Wednesday, February 1, 2012

CHEAPER< Better, Faster


Highland Park K-8 schools merger is hoped to keep district open for now
By Lori Higgins Free Press Staff Writer
   The Highland Park School District will merge its two elementary schools and move its district offices into a school building. And officials hinted Tuesday that changes could be in store for Highland Park High School.
   These steps come as administrators — faced with a financial crisis that led Gov. Rick Snyder to appoint an emergency manager to oversee the district — try to cut costs and avoid having the district shut down in the 
middle of the school year.
   Barber Focus School, with 278 students, will close in the next two weeks and its students bused to Henry Ford Academy, which has 222 students. Each of the K-8 schools has the capacity to hold 800 students.
   The move was announced Monday, the same day Jack Martin, appointed Friday as the emergency manager, began his job. He said after a meeting Tuesday night that the decision to merge wasn’t his, but was part of Superintendent Edith Hightower’s plan to eliminate the district’s deficit.
   The decision, he said, “makes sense.”
   The district ended the 2010-11 school year with a $11.3-million deficit — a 51% increase over the deficit a year before. And earlier this month, the state said it had to advance the district $188,000 to help it cover payroll.

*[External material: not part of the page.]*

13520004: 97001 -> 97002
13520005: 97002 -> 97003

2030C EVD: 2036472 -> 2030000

   Martin said the closing of 
Barber could help the entire district remain open through June. What happens after that is uncertain.

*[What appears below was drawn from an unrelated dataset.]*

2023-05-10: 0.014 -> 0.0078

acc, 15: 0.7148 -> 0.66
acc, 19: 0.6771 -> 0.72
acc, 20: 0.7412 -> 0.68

   “Enrollment, in my mind, is going to be key,” Martin said at a parents meeting Tuesday evening. If enrollment keeps declining, he said, “we have a huge problem.”
   Randolph Johnson, who has three kids at Barber and two at Highland Park High School, said Tuesday he is saddened by the closure. He and his wife have fought for years to keep the school open.
   “I feel for many of these kids 
— all of them really,” Johnson said.
   Hightower addressed parents at Ford on Tuesday night.
   “We’re trying not to disrupt the learning process. We just have to do this because we’re financially unable to maintain two buildings,” she said.
   Robert Davis, a member of the Highland Park Board of Education, said closing the school “is the logical decision.”
   Davis filed a lawsuit Monday in Ingham County Circuit Court, asking a judge to overturn the state’s decision to appoint an emergency manager for the 
school district on grounds that meetings to discuss the district’s financial situation were held in private, in violation of the state’s open meetings law.
   Meanwhile, the state Department of Treasury said Tuesday that a financial review team will examine the Muskegon Heights Public Schools’ finances. The district has had a deficit condition for three or more consecutive years. Its current year deficit of $8.5 million is greater than15% of its general fund revenues.